### EXCERPTED PASSAGE
/---
Have you considered hiring a seasoned hanger? I'm just on my way out the door but I'm sure somebody will be along shortly and give you a detailed answer....

As for the stripping - Don't score it if it's sheetrock. If it's a vinyl then sometimes the face will peel off and the backing will wet and remove easily. Use a flexible type scraper and not a stiff one. Slide the scraper gently behind the paper. I wouldn't use an airless because you won't be able to control the of the amount of water as well as you can with a hand sprayer. I sometimes use a wet sponge too. If you've got one then leaving a steam stripper just boiling away in the room with the doors shut helps a lot. Sheet up well, especially around the edges to soak up run off. Try to keep it as dry as you can around electrical outlets. Masking them can help but water tends to get in anyway so a lot of care needs to be taken.

Don't be _too _fussy about leaving paste residue if you're re-papering the area. Once it's stripped and cleaned down let it dry and sand with 120 grit when it's dry before priming.


----------



## nEighter (Nov 14, 2008)
\---
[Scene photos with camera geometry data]
/---
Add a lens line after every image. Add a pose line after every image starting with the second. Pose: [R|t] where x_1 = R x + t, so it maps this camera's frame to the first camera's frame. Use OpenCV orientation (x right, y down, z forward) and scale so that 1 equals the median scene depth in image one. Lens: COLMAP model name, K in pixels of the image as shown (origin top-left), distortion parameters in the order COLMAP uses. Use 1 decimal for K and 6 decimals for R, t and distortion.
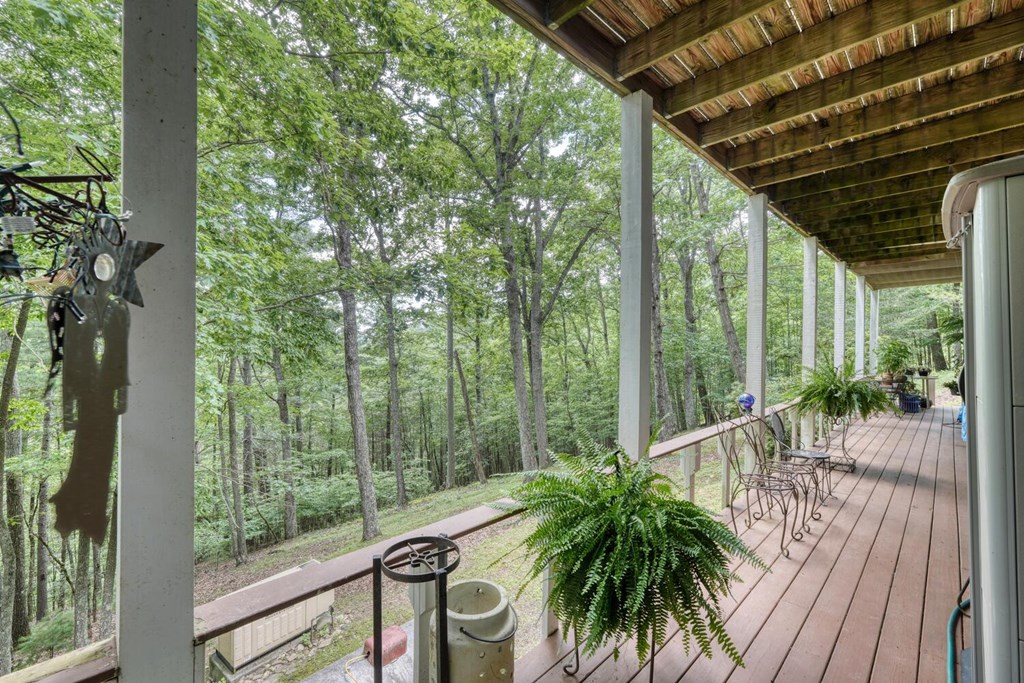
lens RADIAL K [[434.8, 0, 510.7], [0, 434.8, 340.4], [0, 0, 1]] dist [-0.002535, 0.000848]
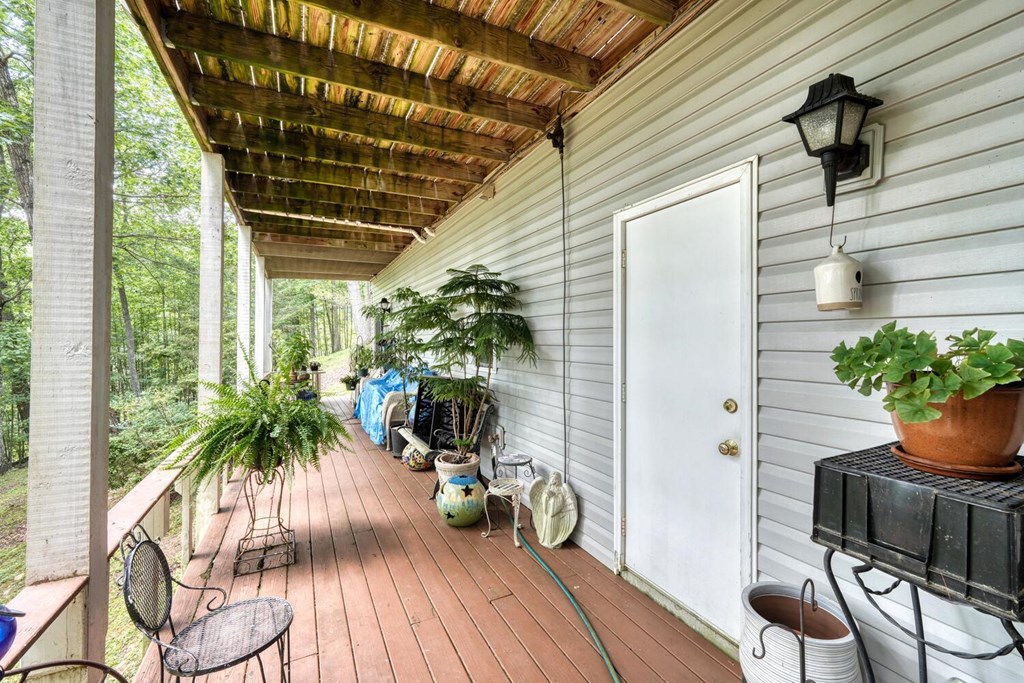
lens RADIAL K [[434.8, 0, 510.8], [0, 434.8, 338.5], [0, 0, 1]] dist [-0.002535, 0.000848]
pose [[0.321237, -0.004590, 0.946988, 0.191459], [-0.002313, 0.999981, 0.005632, 0.003087], [-0.946996, -0.004000, 0.321221, 0.311421]]
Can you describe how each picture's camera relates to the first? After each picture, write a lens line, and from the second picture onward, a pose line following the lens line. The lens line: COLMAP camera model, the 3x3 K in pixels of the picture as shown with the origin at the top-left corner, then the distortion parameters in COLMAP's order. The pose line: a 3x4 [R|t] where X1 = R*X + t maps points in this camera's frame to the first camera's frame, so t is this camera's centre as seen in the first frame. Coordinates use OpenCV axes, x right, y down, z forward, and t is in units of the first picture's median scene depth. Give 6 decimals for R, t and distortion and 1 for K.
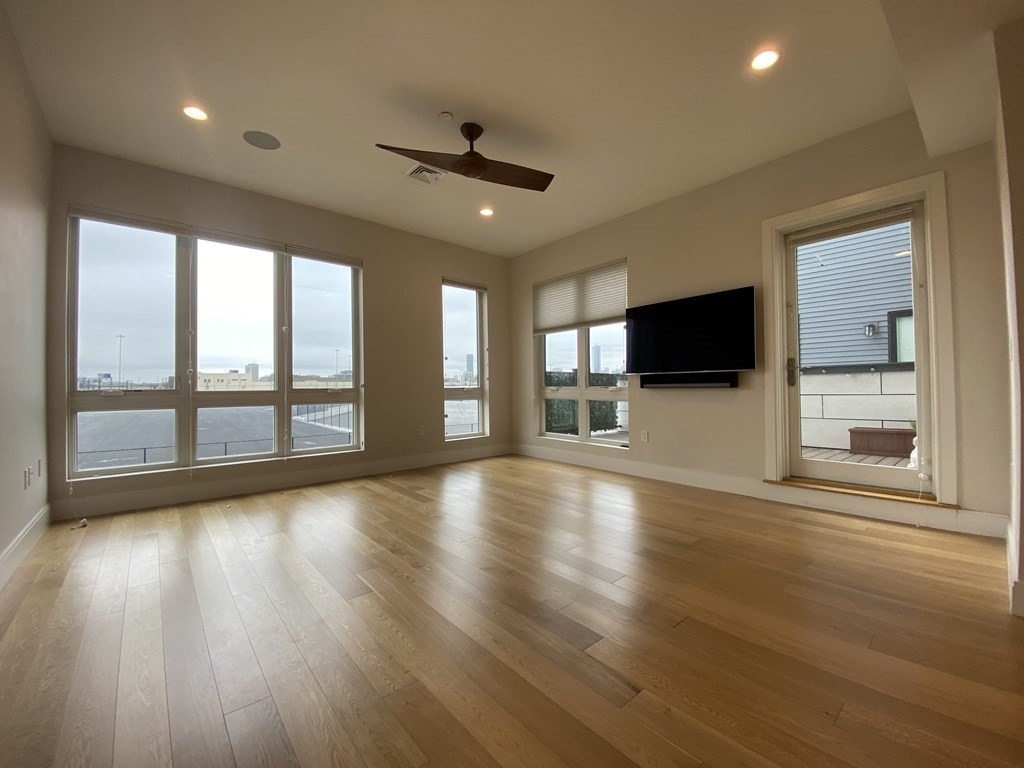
lens RADIAL K [[415.8, 0, 514.6], [0, 415.8, 381.3], [0, 0, 1]] dist [0.055432, -0.036820]
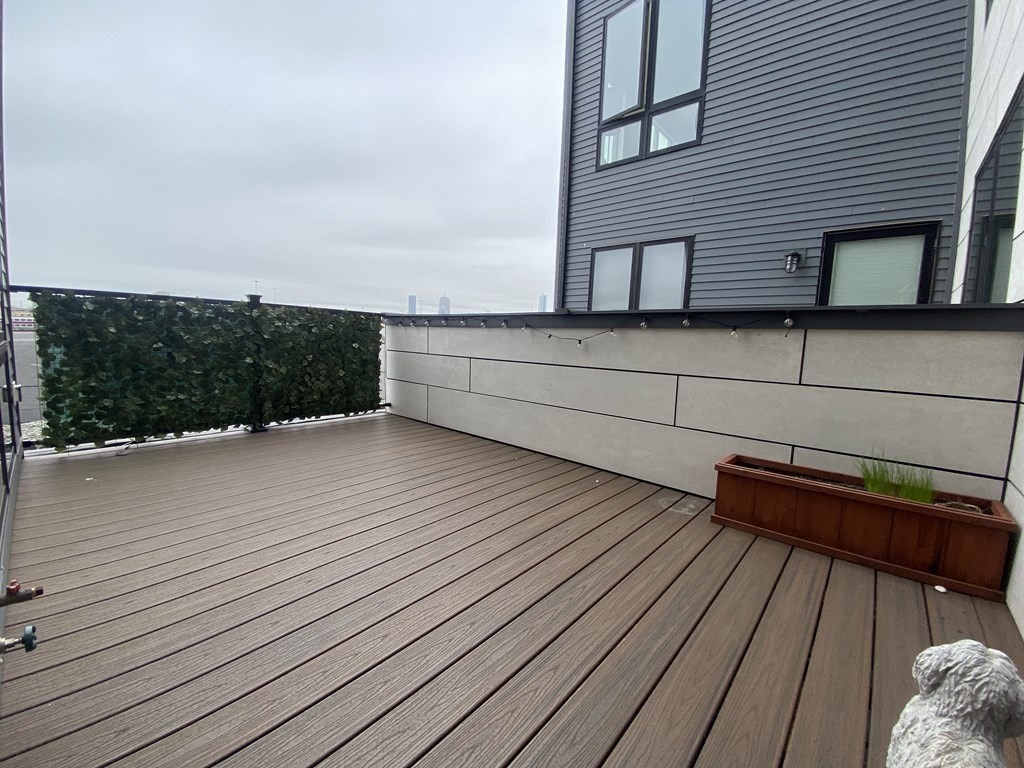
lens RADIAL K [[415.8, 0, 514.6], [0, 415.8, 381.3], [0, 0, 1]] dist [0.055432, -0.036820]
pose [[0.990056, 0.035914, 0.136009, 0.621065], [-0.052634, 0.991206, 0.121406, -0.008920], [-0.130453, -0.127358, 0.983241, 0.734982]]
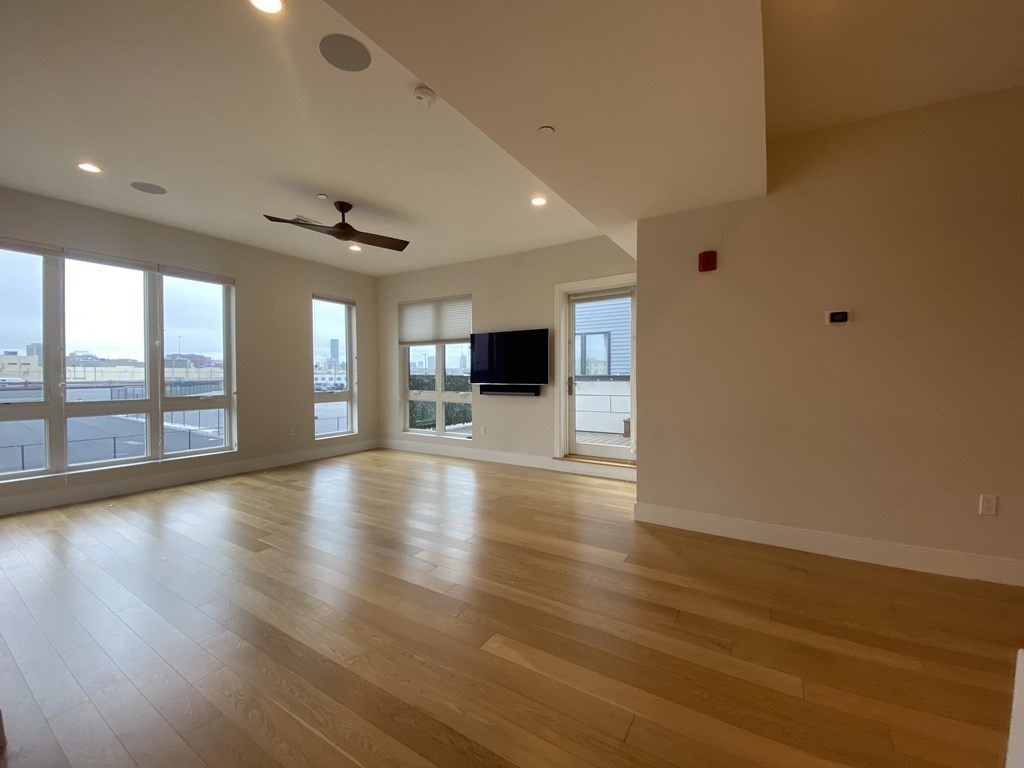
lens RADIAL K [[415.8, 0, 514.6], [0, 415.8, 381.3], [0, 0, 1]] dist [0.055432, -0.036820]
pose [[0.955929, 0.004190, 0.293569, 0.017005], [-0.011772, 0.999641, 0.024065, -0.058865], [-0.293363, -0.026460, 0.955635, -0.300692]]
\---
### TASK REQUIREMENTS
For each statement below, say yes or no to whether the forum post about stripping wallpaper agrees with it, and quote the words from the post that decide it.
1. The post recommends a stiff scraper.
2. The post advises scoring the paper when the wall is sheetrock.
3. The post says to sand with 120 grit before priming.

### RESPONSE
1. No: "Use a flexible type scraper and not a stiff one."
2. No: "Don't score it if it's sheetrock."
3. Yes: "sand with 120 grit when it's dry before priming."